Night had fallen, and with a crying baby strapped to me I scurried around the kitchen whipping up side dishes to accompany our ham, leaving a wake of dirty pots and pans. I congratulated myself on having made the decision earlier in the week to buy store-bought rolls. By the time we sat down to dinner at the dining room table the china had been pushed aside in favor of our everyday dishes, paper napkins were slung across our laps, the candles sat unlit, Abra’s tights sagged around her ankles, and I popped two aspirin along with my glass of wine.

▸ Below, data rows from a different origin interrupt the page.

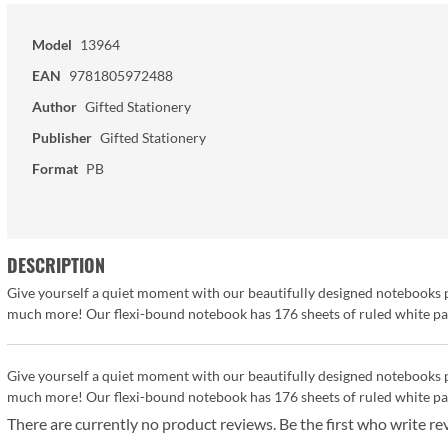
Model
13964
EAN
9781805972488
Author
Gifted Stationery
Publisher
Gifted Stationery
Format
PB
DESCRIPTION
Give yourself a quiet moment with our beautifully designed notebooks pe
much more! Our flexi-bound notebook has 176 sheets of ruled white pape
Give yourself a quiet moment with our beautifully designed notebooks pe
much more! Our flexi-bound notebook has 176 sheets of ruled white pape
There are currently no product reviews. Be the first who write re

Later that evening, as I sat in the soft glow of the Christmas tree and quietly nursed Abra, I flipped through my friend’s photos of their Christmases on Facebook. Here I saw a twirling carousel of happy memories, smiling children, clinking glasses, annual traditions, plenty of good cheery. Reflected back at me was the Christmas I had hoped for myself, and I couldn’t help but feel overcome by sadness as I wondered where I had gone wrong. In the weeks leading up to Christmas I had been the envy of the new mothers I know. “How lucky you are,” they said, “to get to set your own traditions as a family of three.” But the day had passed in an inky blur, a parade of unmet, unrealistic expectations, filled with more tears than smiles. Rather than taking the day moment by moment – whatever those moments might have contained – I barreled through, accumulating a lump of disappointments along the way. In the process of manifesting a predetermined experience I had squandered the very real experience that stared me squarely in the eyes. The real sadness was not that I missed out on a picture-perfect holiday, but that I didn’t let the day unfold and simply be what it would be.
Just as becoming a family doesn’t happen overnight, neither does forming its traditions. They don’t materialize out of thin air but gently bubble forth, flowing from one generation into the next. I was so eager to will this Christmas into existence, to pump artificial life into its being, that I failed to let it breathe on its own. When I think about the moments of joy that have marked this past week, they are the ones that sprung forth naturally: a small and impromptu tamal-making party, Maikael and I both being present to watch Abra roll over for the first time, playing a goofy children’s game on Christmas Eve, watching the luminarias flicker in the darkest hour of the night. None of these appeared on any list.
By the time I put Abra to bed on Christmas I was too tired to watch A Christmas Story, but popped it in the DVD player anyway. I only made it half way through the movie before my eyelids became heavy. “I’ll finish it tomorrow,” I promised myself. But real life swept in, leaving it, like so many priorities these days, unfinished. Maybe next year. Or perhaps it’s time to start a new tradition.
The holidays — and life in general — are fraught with expectations. How did you handle the expectations — unrealistic and otherwise — this season? How might you rewrite the experience and do it differently next year?